**** GEKOZEN FRAGMENT ****

Made in England; Humber! Ooit van gehoord?

Ooit, ik werkte toen nog bij een in totale omvang uitgedrukt, aardig groot bedrijf op onze nationale luchthaven, had de toko waar ik mijn talenten voor inzette een directiesecretaris die reed in een Humber. Toen al een zeer exclusief Engels merk dat uiteindelijk, opgegaan in het roemruchte Amerikaanse Chryslerimperium, in 1967 haar fabriekspoorten moest sluiten. Maar in de jaren daarvoor was Humber een merk met een rijke geschiedenis. Want de naamgever van dit bedrijf startte al in 1868 met een fietsenfabriek waar later ook automobielen werden gebouwd. Jarenlang waren die Humbers uiterst conservatieve wagens, maar in 1936 waren die Britse auto’s uitgerust met zescilindermotoren en onafhankelijke wielophanging. Vanaf 1939 monteerde Humber al hydraulische remmen en dat was best innovatief in die tijd. Het model Snipe bleek een zodanig goede auto dat deze auto’s massaal werden verkocht aan de Engelse strijdkrachten en Veldmaarschalk Montgomery er een als persoonlijke stafauto op na hield. Die auto deed dienst op vrijwel elk oorlogstoneel. Na de oorlog bouwde Humber nog een tijdje verder op haar vooroorlogse modellen, net zoals veel andere fabrikanten in die dagen.

Maar in het begin van de jaren vijftig kwam Humber met een volkomen nieuwe carrosserievorm die als Snipe, Super Snipe en Hawk in productie zou gaan. Een auto die wat leek op de Standard Vanguard uit 1955, maar het heeft er eerder iets van dat die Standard zijn lijnen dankte aan de nieuwe Humbers. Opmerkelijk was dat de nieuwe Humbers panoramische voor- en achterruiten hadden, een (indertijd) splinternieuwe kopklepmotor van 4.1 liter met een vermogen van 114pk en een volledig gesynchroniseerde vierbak. In die dagen heel bijzondere zaken.

****

- _OPDRACHTEN EN OEFENINGEN_
1) In welk jaar begon de naamgever van Humber volgens het fragment over Humber met een fietsenfabriek?
2) Noem alle jaartallen die in het fragment over Humber voorkomen.
3) Geef bij elke bewering aan of die klopt met het fragment over Humber, en citeer de woorden uit het fragment die de doorslag geven.
(a) Humber monteerde vanaf 1939 hydraulische remmen.
(b) De nieuwe kopklepmotor van de Humbers uit de jaren vijftig had een vermogen van 150 pk.
(c) Humber ging op in het Amerikaanse Chryslerimperium.
De opgeslagen vermeldingen staan los van het fragment over Humber.

**** TE ONDERZOEKEN GEGEVENS ****

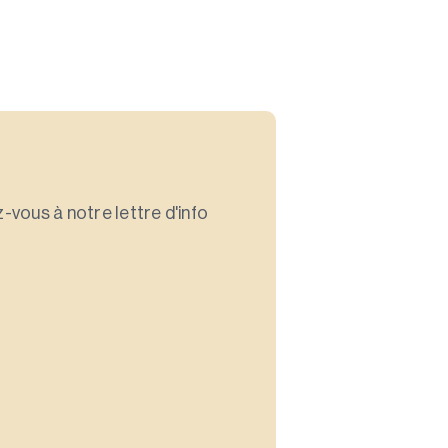
-vous à notre lettre d'info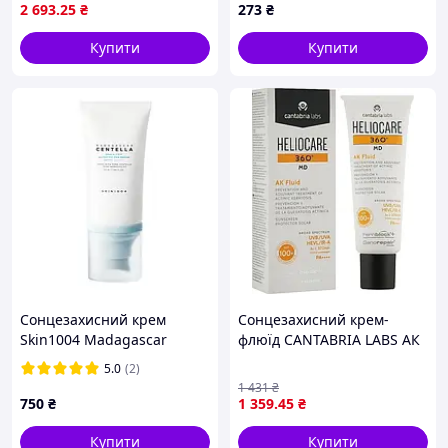
мл
2 693
.25
₴
273
₴
Купити
Купити
Сонцезахисний крем
Сонцезахисний крем-
Skin1004 Madagascar
флюїд CANTABRIA LABS АК
Centella Hyalu-Cica Water-
SPF100+ HELIOCARE 360º AK
5.0
(2)
Fit Sun Serum SPF50+
100+ 50 мл
1 431
₴
PA++++, 50 мл
750
₴
1 359
.45
₴
Купити
Купити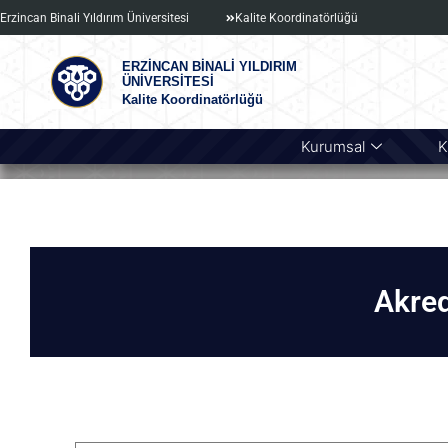
Erzincan Binali Yıldırım Üniversitesi
Kalite Koordinatörlüğü
ERZİNCAN BİNALİ YILDIRIM
ÜNİVERSİTESİ
Kalite Koordinatörlüğü
Kurumsal
K
Akred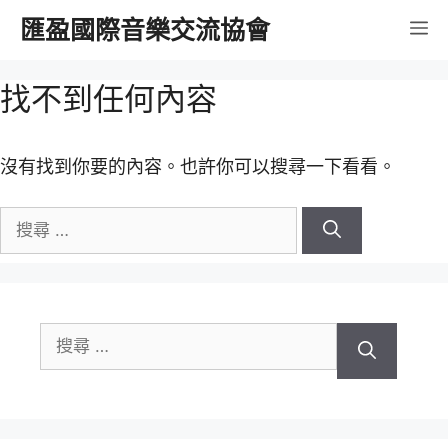
跳
匯盈國際音樂交流協會
選
至
內
單
找不到任何內容
容
沒有找到你要的內容。也許你可以搜尋一下看看。
搜
尋
關
於：
搜
尋
關
於：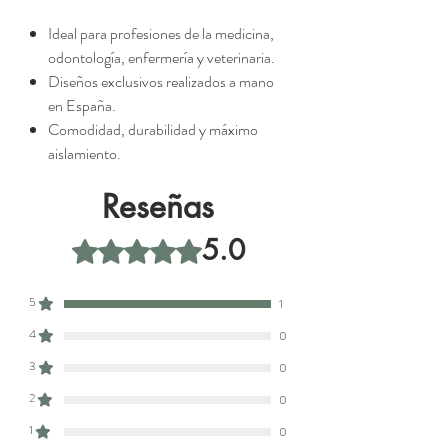
Ideal para profesiones de la medicina,
odontología, enfermería y veterinaria.
Diseños exclusivos realizados a mano
en España.
Comodidad, durabilidad y máximo
aislamiento.
Reseñas
5.0
Obtuvo 5 de 5 estrellas.
5
1
4
0
3
0
2
0
1
0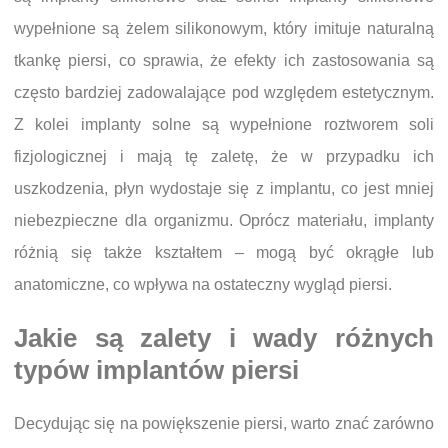
wypełnione są żelem silikonowym, który imituje naturalną
tkankę piersi, co sprawia, że efekty ich zastosowania są
często bardziej zadowalające pod względem estetycznym.
Z kolei implanty solne są wypełnione roztworem soli
fizjologicznej i mają tę zaletę, że w przypadku ich
uszkodzenia, płyn wydostaje się z implantu, co jest mniej
niebezpieczne dla organizmu. Oprócz materiału, implanty
różnią się także kształtem – mogą być okrągłe lub
anatomiczne, co wpływa na ostateczny wygląd piersi.
Jakie są zalety i wady różnych
typów implantów piersi
Decydując się na powiększenie piersi, warto znać zarówno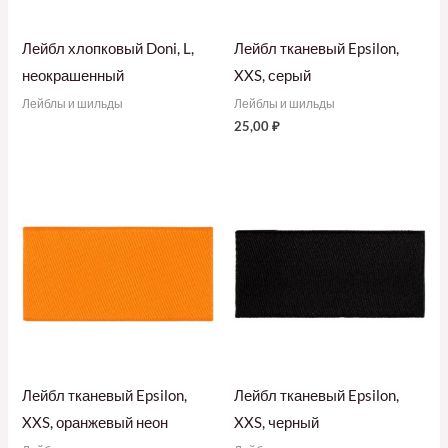
Лейбл хлопковый Doni, L,
Лейбл тканевый Epsilon,
неокрашенный
XXS, серый
Лейблы и шильды
Лейблы и шильды
25,00
₽
Лейбл тканевый Epsilon,
Лейбл тканевый Epsilon,
XXS, оранжевый неон
XXS, черный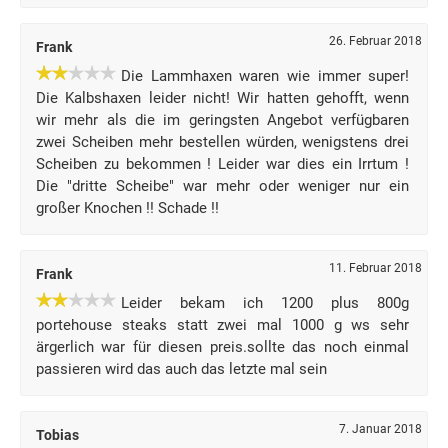
26. Februar 2018
Frank
Die Lammhaxen waren wie immer super!
Die Kalbshaxen leider nicht! Wir hatten gehofft, wenn
wir mehr als die im geringsten Angebot verfügbaren
zwei Scheiben mehr bestellen würden, wenigstens drei
Scheiben zu bekommen ! Leider war dies ein Irrtum !
Die "dritte Scheibe" war mehr oder weniger nur ein
großer Knochen !! Schade !!
11. Februar 2018
Frank
Leider bekam ich 1200 plus 800g
portehouse steaks statt zwei mal 1000 g ws sehr
ärgerlich war für diesen preis.sollte das noch einmal
passieren wird das auch das letzte mal sein
7. Januar 2018
Tobias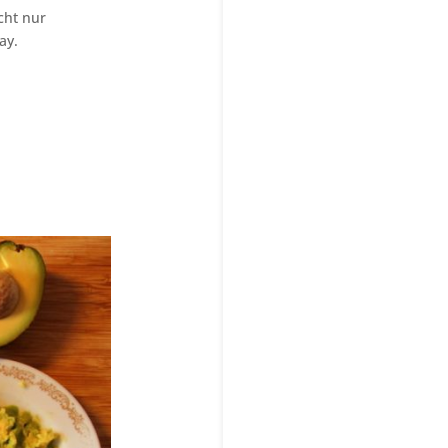
cht nur
ay.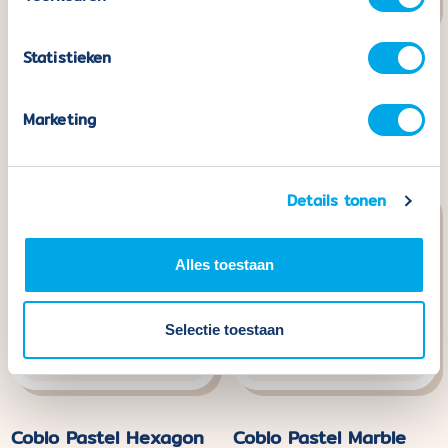
Statistieken
Coblo Pastel Car
Coblo Pastel Base
Chassis - 2 pieces
Plates - 2 pieces
Marketing
Normaler
€29,99
Normaler
€44,99
Preis
Preis
Details tonen
Alles toestaan
Selectie toestaan
Coblo Pastel Hexagon
Coblo Pastel Marble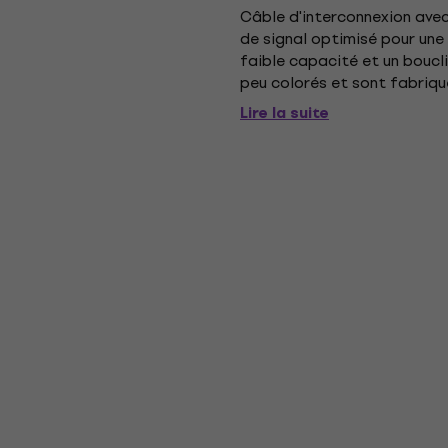
Câble d'interconnexion avec
de signal optimisé pour une 
faible capacité et un boucl
peu colorés et sont fabriqu
de la technologie» pour...
Lire la suite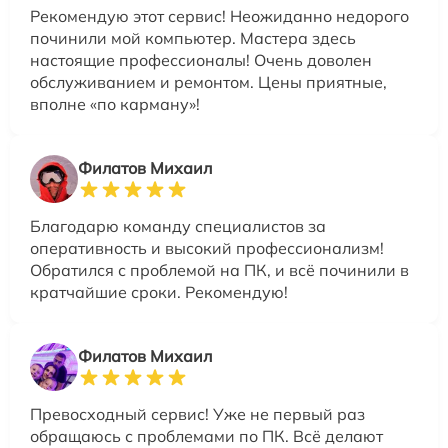
Рекомендую этот сервис! Неожиданно недорого
починили мой компьютер. Мастера здесь
настоящие профессионалы! Очень доволен
обслуживанием и ремонтом. Цены приятные,
вполне «по карману»!
Филатов Михаил
Благодарю команду специалистов за
оперативность и высокий профессионализм!
Обратился с проблемой на ПК, и всё починили в
кратчайшие сроки. Рекомендую!
Филатов Михаил
Превосходный сервис! Уже не первый раз
обращаюсь с проблемами по ПК. Всё делают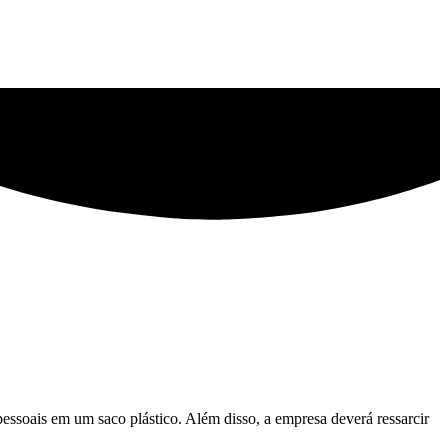
pessoais em um saco plástico. Além disso, a empresa deverá ressarcir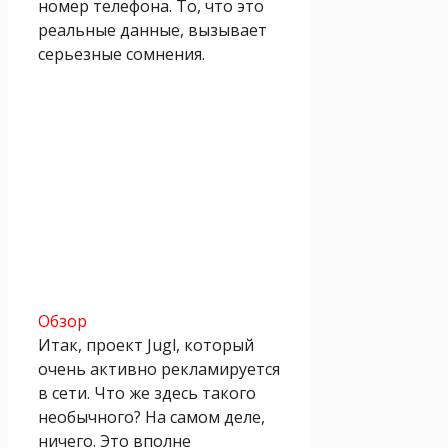
номер телефона. То, что это
реальные данные, вызывает
серьезные сомнения.
Обзор
Итак, проект Jugl, который
очень активно рекламируется
в сети. Что же здесь такого
необычного? На самом деле,
ничего. Это вполне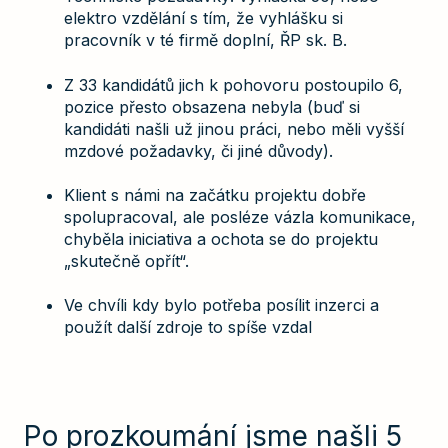
elektro vzdělání s tím, že vyhlášku si
pracovník v té firmě doplní, ŘP sk. B.
Z 33 kandidátů jich k pohovoru postoupilo 6,
pozice přesto obsazena nebyla (buď si
kandidáti našli už jinou práci, nebo měli vyšší
mzdové požadavky, či jiné důvody).
Klient s námi na začátku projektu dobře
spolupracoval, ale posléze vázla komunikace,
chyběla iniciativa a ochota se do projektu
„skutečně opřít“.
Ve chvíli kdy bylo potřeba posílit inzerci a
použít další zdroje to spíše vzdal
Po prozkoumání jsme našli 5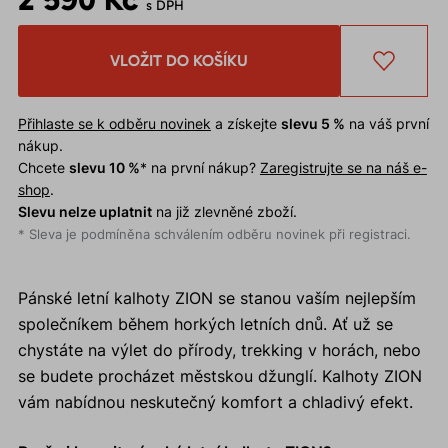
s DPH
VLOŽIT DO KOŠÍKU
Přihlaste se k odběru novinek
a získejte
slevu 5 %
na váš první
nákup.
Chcete
slevu 10 %
* na první nákup?
Zaregistrujte se na náš e-
shop
.
Slevu nelze uplatnit
na již zlevněné zboží.
* Sleva je podmíněna schválením odběru novinek při registraci.
Pánské letní kalhoty ZION se stanou vaším nejlepším
společníkem během horkých letních dnů. Ať už se
chystáte na výlet do přírody, trekking v horách, nebo
se budete procházet městskou džunglí. Kalhoty ZION
vám nabídnou neskutečný komfort a chladivý efekt.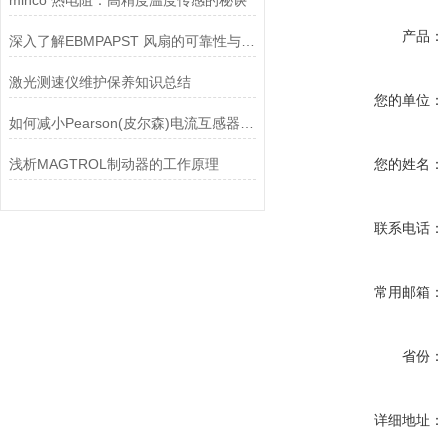
minco 热电阻：高精度温度传感的秘诀
产品：
深入了解EBMPAPST 风扇的可靠性与耐用性
激光测速仪维护保养知识总结
您的单位：
如何减小Pearson(皮尔森)电流互感器的相位差？
浅析MAGTROL制动器的工作原理
您的姓名：
联系电话：
常用邮箱：
省份：
详细地址：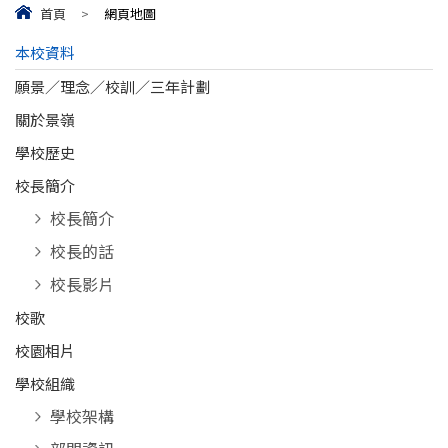
首頁
>
網頁地圖
本校資料
願景／理念／校訓／三年計劃
關於景嶺
學校歷史
校長簡介
校長簡介
校長的話
校長影片
校歌
校園相片
學校組織
學校架構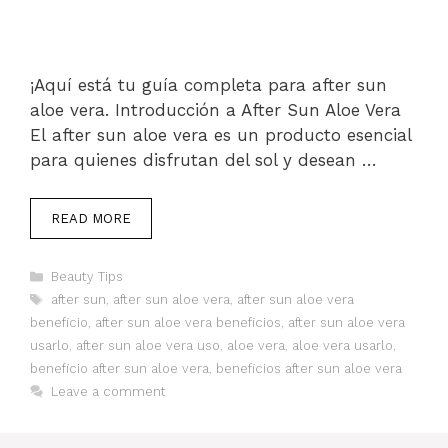
¡Aquí está tu guía completa para after sun
aloe vera. Introducción a After Sun Aloe Vera
El after sun aloe vera es un producto esencial
para quienes disfrutan del sol y desean …
READ MORE
Categories
Beauty Tips
Tags
after sun
,
after sun aloe vera
,
after sun aloe vera
beneficio
,
after sun aloe vera beneficios
,
after sun aloe vera
usarlo
,
after sun aloe vera uso
,
aloe vera
,
aloe vera usarlo
,
beneficio after sun aloe vera
,
beneficios after sun aloe vera
Leave a comment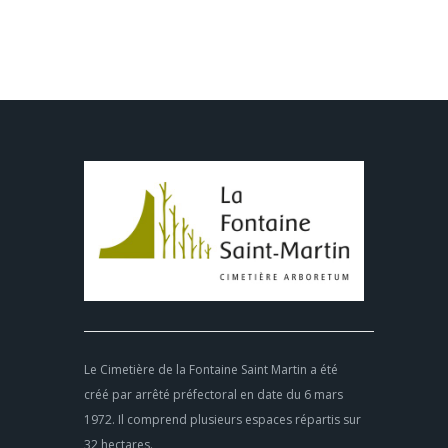
Le Cimetière de la Fontaine Saint Martin a été
créé par arrêté préfectoral en date du 6 mars
1972. Il comprend plusieurs espaces répartis sur
32 hectares.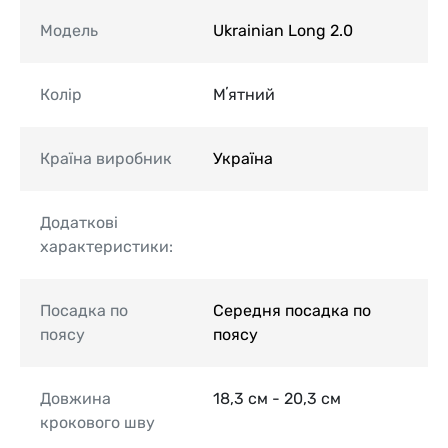
Модель
Ukrainian Long 2.0
Колір
Мʼятний
Країна виробник
Україна
Додаткові
характеристики:
Посадка по
Середня посадка по
поясу
поясу
Довжина
18,3 см - 20,3 см
крокового шву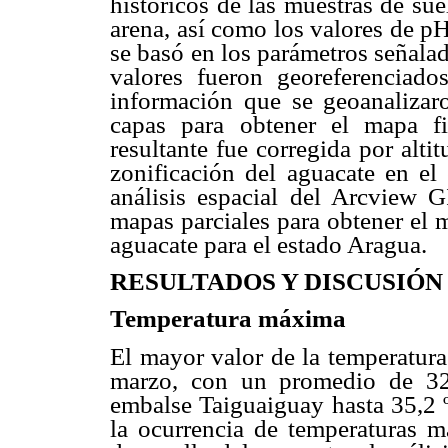
históricos de las muestras de sue
arena, así como los valores de pH.
se basó en los parámetros señala
valores fueron georeferenciado
información que se geoanalizaro
capas para obtener el mapa fi
resultante fue corregida por alti
zonificación del aguacate en el
análisis espacial del Arcview G
mapas parciales para obtener el m
aguacate para el estado Aragua.
RESULTADOS Y DISCUSIÓN
Temperatura máxima
El mayor valor de la temperatur
marzo, con un promedio de 32
embalse Taiguaiguay hasta 35,2 
la ocurrencia de temperaturas m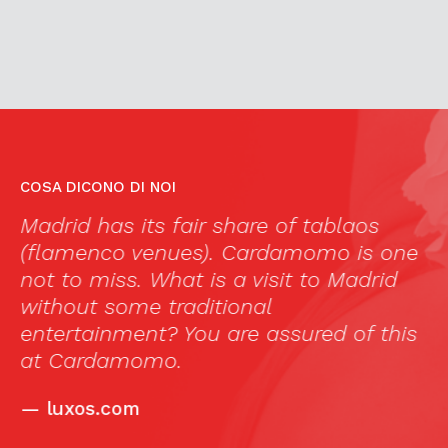
COSA DICONO DI NOI
e
Madrid has its fair share of tablaos
I
(flamenco venues). Cardamomo is one
t
A
not to miss. What is a visit to Madrid
i
y
without some traditional
to
d
entertainment? You are assured of this
a
at Cardamomo.
t
i
—
luxos.com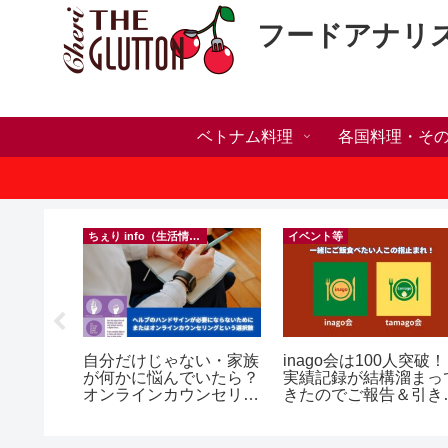
フードアナリ
ベトナム料理
各国料理・そ
）
ちぇり info（生活情報）
イベント等
の電話番
自分だけじゃない・家族
inago会は100人突破！
プ！機種
が何かに悩んでいたら？
実績記録が結構溜まっ
行に失敗
オンラインカウンセリン
きたのでご報告＆引き
きた話！
グという選択肢
きお仲間募集中♪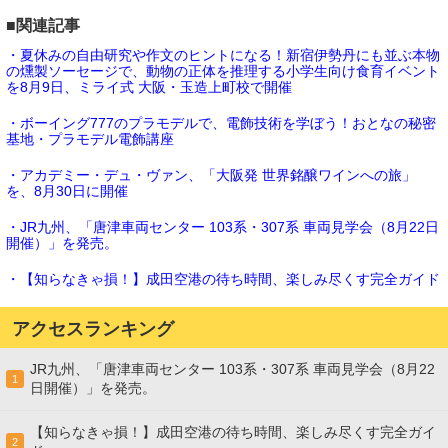
■関連記事
・夏休みの自由研究や作文のヒントになる！新宿伊勢丹にも並ぶ本物
の燻製ソーセージで、動物の正体を推理する小学生向け食育イベント
を8月9日、ミライ式 大阪・玉造上町校で開催
・ボーイング777のプラモデルで、電飾技術を学ぼう！おとなの秘密
基地・プラモデル電飾講座
・アカデミー・デュ・ヴァン、「大阪発 世界銘醸ワインへの旅」
を、8月30日に開催
・JR九州、「唐津車両センター 103系・307系 車両見学会（8月22日
開催）」を発売。
・【知らなきゃ損！】成田空港の待ち時間、楽しみ尽くす完全ガイド
アクセスランキング
JR九州、「唐津車両センター 103系・307系 車両見学会（8月22
1
日開催）」を発売。
【知らなきゃ損！】成田空港の待ち時間、楽しみ尽くす完全ガイ
2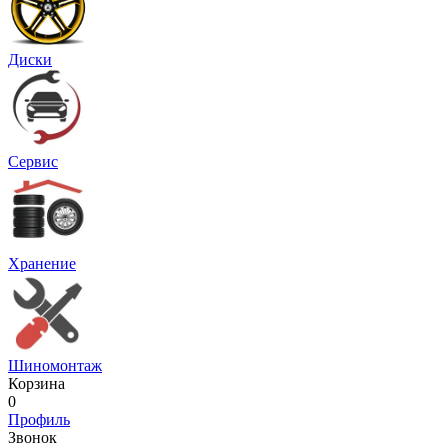
Диски
Сервис
Хранение
Шиномонтаж
Корзина
0
Профиль
Звонок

****

- _ANTWOORDEN OEFENINGEN_
1) In 1868.

2) 1967, 1868, 1936, 1939, 1955

3)
(a) Ja: "Vanaf 1939 monteerde Humber al hydraulische remmen"
(b) Nee: "een (indertijd) splinternieuwe kopklepmotor van 4.1 liter met een vermogen van 114pk"
(c) Ja: "opgegaan in het roemruchte Amerikaanse Chryslerimperium"